When sending your child to school it is very tempting to send them looking great in their best clothes. It is a better idea to keep those clothes for best and send them in easily washable clothes that you won’t mind getting messy. Also, keep in mind that your child is independent at school so make sure they are wearing clothes they can take off and on themselves. If your child can’t yet tie shoelaces then pop them in Velcro shoes until they have learned.

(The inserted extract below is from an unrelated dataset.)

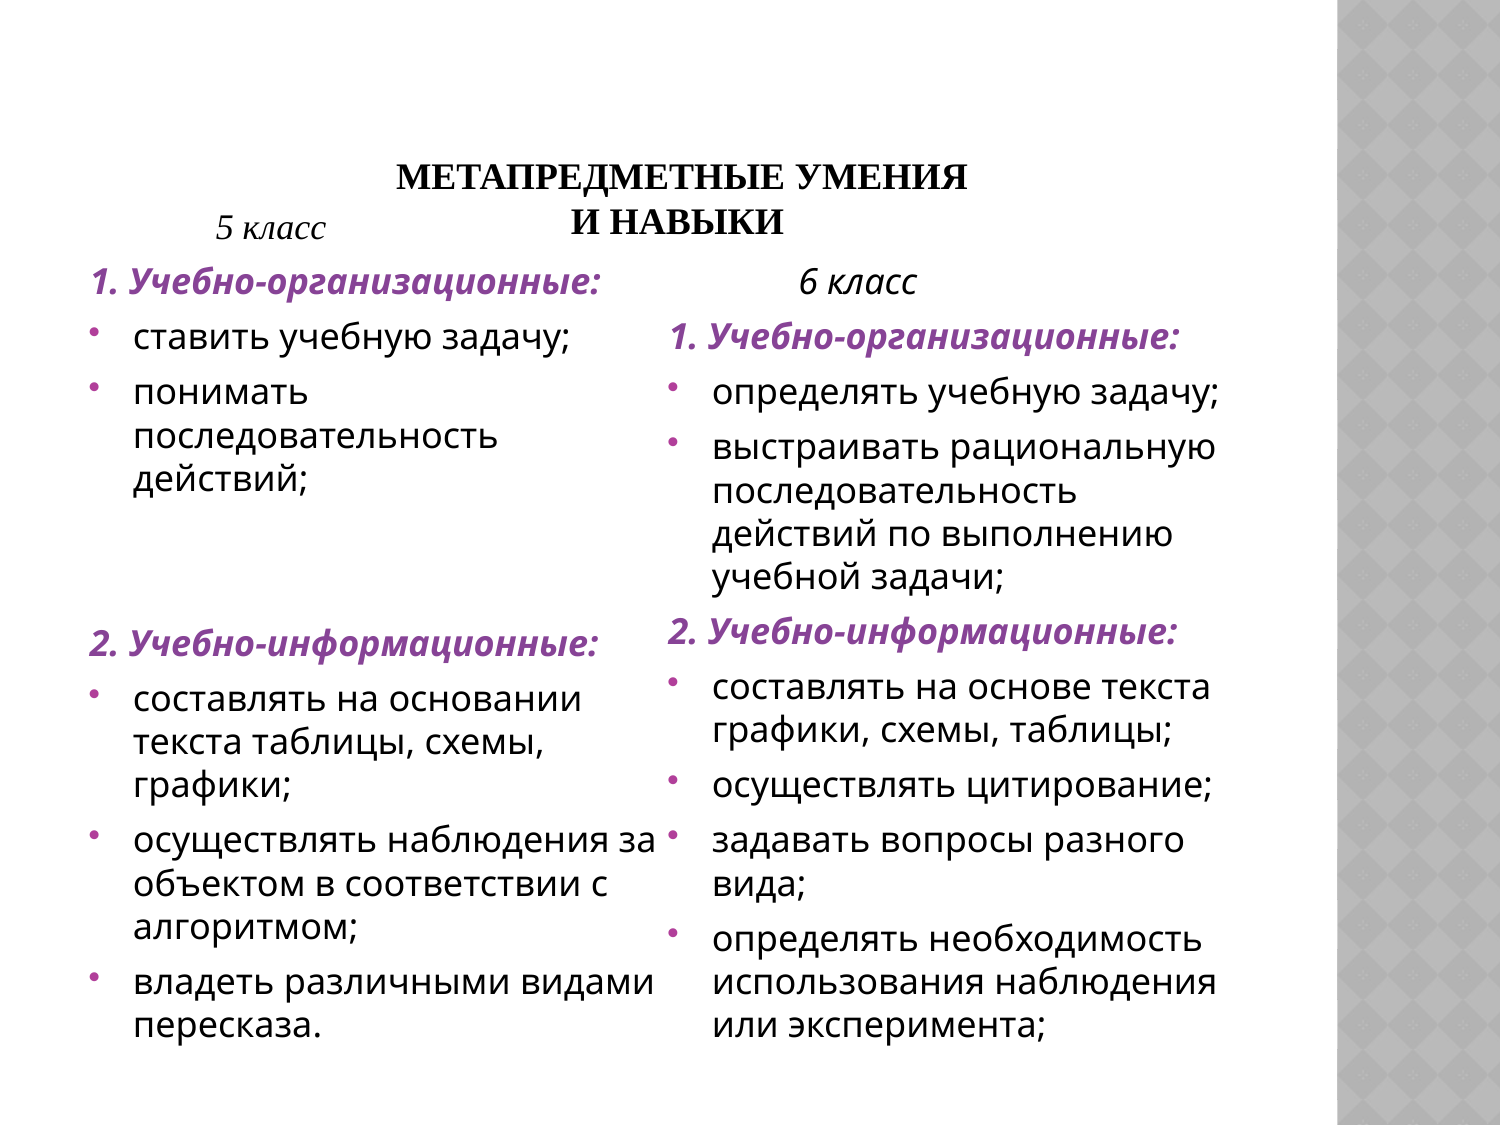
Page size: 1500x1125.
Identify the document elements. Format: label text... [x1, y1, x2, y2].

Expect the unexpected. You chill and happy five-year-old may turn into a tired monster after school. They are tired, they may not have eaten properly, they have had to manage new situations. School is hard! Most children tend to fall apart after school despite being complete darlings all day at school. The teacher may not believe you as they never see the behaviours your child is bringing home. Be patient and don’t expect too much from your child after school. If they are too tired to read the reading they have bought home, read it to them. The first few months at school are definitely an adjustment period. I also recommend not starting new extra-curricular activities in the first few months after starting school.

Most new entrants cry at school drop off. This can be very difficult as a parent to watch your child crying and clinging to you. I guarantee that they will be happy and playing with their friends only a few minutes after you have left. The best thing you can do to support them is reassure them they will have a good day and remind them you (or whoever is picking them up) will see them in a few hours. If your child continues to be upset after you have left the teacher will let you know. Remember that your child’s teacher experiences this every day and wants your child to be happy.

Finally, don’t compare your child to others. They all learn and develop at different rates. If the school has concerns about how your child is progressing they will talk with you. If your child is up for it then practising their sight words and reading with them is the best head start you can give them. Don’t worry if it isn’t happening quickly, your child is learning so many new things right now and it will take them a while to adjust to all the changes.